Hindustan Copper Limited Fines Imposed by Exchanges for Board and Committee Non-Compliance

Hindustan Copper Ltd (HCL) has been fined by both the BSE and NSE for non-compliance related to the composition of its Board and the constitution of its key committees (Audit, Nomination, and Remuneration). The total fine imposed by each exchange amounts to ₹9,77,040, inclusive of GST, pertaining to the quarter ending December 2025. HCL stated the delay is due to the President of India (Ministry of Mines) needing to appoint the required directors, a matter currently under consideration.

Exchange Penalties for Non-Compliance

Hindustan Copper Ltd (HCL) was formally notified by both the BSE and the NSE on February 27, 2026, regarding the imposition of financial penalties for specific instances of non-compliance observed during the quarter ended December 2025.

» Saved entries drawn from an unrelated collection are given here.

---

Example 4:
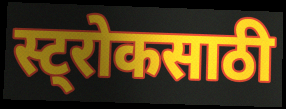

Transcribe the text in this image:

स्ट्रोकसाठी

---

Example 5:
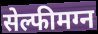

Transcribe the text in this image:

सेल्फीमग्न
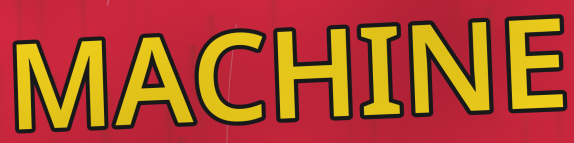
MACHINE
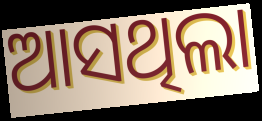
ଆସଥିଲା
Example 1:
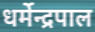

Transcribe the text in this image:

धर्मेन्द्रपाल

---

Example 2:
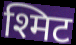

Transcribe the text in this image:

श्मिट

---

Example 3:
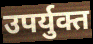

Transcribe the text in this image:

उपर्युक्त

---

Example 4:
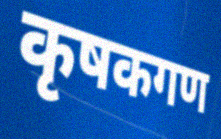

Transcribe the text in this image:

कृषकगण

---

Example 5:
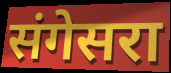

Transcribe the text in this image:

संगेसरा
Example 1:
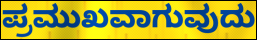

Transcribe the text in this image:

ಪ್ರಮುಖವಾಗುವುದು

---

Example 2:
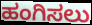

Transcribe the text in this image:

ಹಂಗಿಸಲು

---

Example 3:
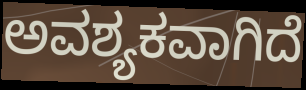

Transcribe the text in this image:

ಅವಶ್ಯಕವಾಗಿದೆ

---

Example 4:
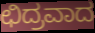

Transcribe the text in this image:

ಛಿದ್ರವಾದ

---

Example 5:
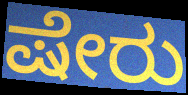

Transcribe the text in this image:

ಷೇರು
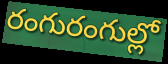
రంగురంగుల్లో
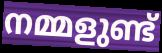
നമ്മളുണ്ട്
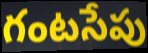
గంటసేపు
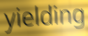
yielding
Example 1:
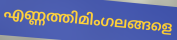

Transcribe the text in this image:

എണ്ണത്തിമിംഗലങ്ങളെ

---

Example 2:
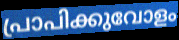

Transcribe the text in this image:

പ്രാപിക്കുവോളം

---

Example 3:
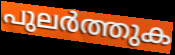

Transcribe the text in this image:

പുലർത്തുക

The penalties stem from failures to adhere to requirements concerning the composition of the Board and the proper constitution of mandatory committees, namely the Audit Committee and the Nomination and Remuneration Committee.

Summary of Fines Levied

The financial impact is identical across both exchanges. The total fine payable by HCL to each exchange is ₹9,77,040 (including 18% GST). The breakdown of the fines levied by the exchanges for the December 2025 quarter includes:

  • Regulation 17(1) (Board Composition): A cumulative fine totaling ₹5,42,800 per exchange.
  • Regulation 18(1) (Audit Committee): A cumulative fine totaling ₹2,17,120 per exchange.
  • Regulation 19(1)/(2) (Nomination & Remuneration Committee): A cumulative fine totaling ₹2,17,120 per exchange.

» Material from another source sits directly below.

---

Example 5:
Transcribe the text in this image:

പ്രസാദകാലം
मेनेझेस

The notification specified that fines are calculated based on a daily rate for 92 days of non-compliance for the key violated regulations.

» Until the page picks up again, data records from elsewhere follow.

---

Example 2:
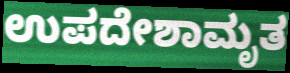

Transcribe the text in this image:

ಉಪದೇಶಾಮೃತ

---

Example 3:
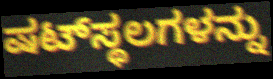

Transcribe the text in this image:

ಷಟ್‌ಸ್ಥಲಗಳನ್ನು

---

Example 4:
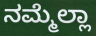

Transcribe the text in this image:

ನಮ್ಮೆಲ್ಲಾ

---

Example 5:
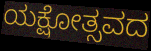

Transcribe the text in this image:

ಯಕ್ಷೋತ್ಸವದ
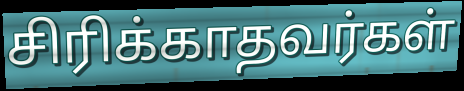
சிரிக்காதவர்கள்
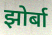
झोर्बा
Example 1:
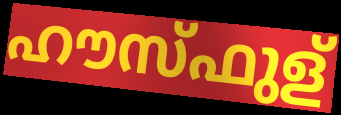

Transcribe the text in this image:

ഹൗസ്ഫുള്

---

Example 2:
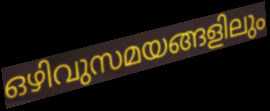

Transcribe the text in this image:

ഒഴിവുസമയങ്ങളിലും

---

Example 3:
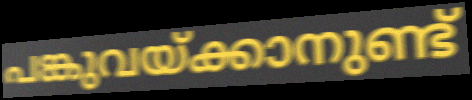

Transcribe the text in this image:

പങ്കുവയ്ക്കാനുണ്ട്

Company Response and Remedial Action

HCL clarified that, as a Government Company, the authority to appoint directors rests with the President of India, acting through the Ministry of Mines. The company has formally communicated with the Ministry requesting the appointment of the necessary number of directors, and this matter is presently under consideration.

HCL asserts that this situation has no quantifiable impact on the company’s financial or operational activities at this time. Furthermore, the company intends to seek a waiver of the imposed fines from both exchanges immediately upon the successful appointment of the required directors.

Exchange Instructions for Payment and Appeal

Both the BSE and NSE mandate that fines must be paid within 15 days from the date of their respective notices, failing which further actions, including the freezing of promoter shareholding, may be initiated.

For appeals, the following conditions apply:

  1. Compliance is a prerequisite: The company must achieve full compliance before a waiver application will be processed.
  2. Waiver Fee (NSE only): A non-refundable processing fee of ₹10,000 plus 18% GST is required if the fine exceeds ₹5,000 (exclusive of GST).
  3. Board Review: The non-compliance issues and subsequent exchange actions must be presented to the HCL Board of Directors at their next meeting, with comments duly informed to the exchanges.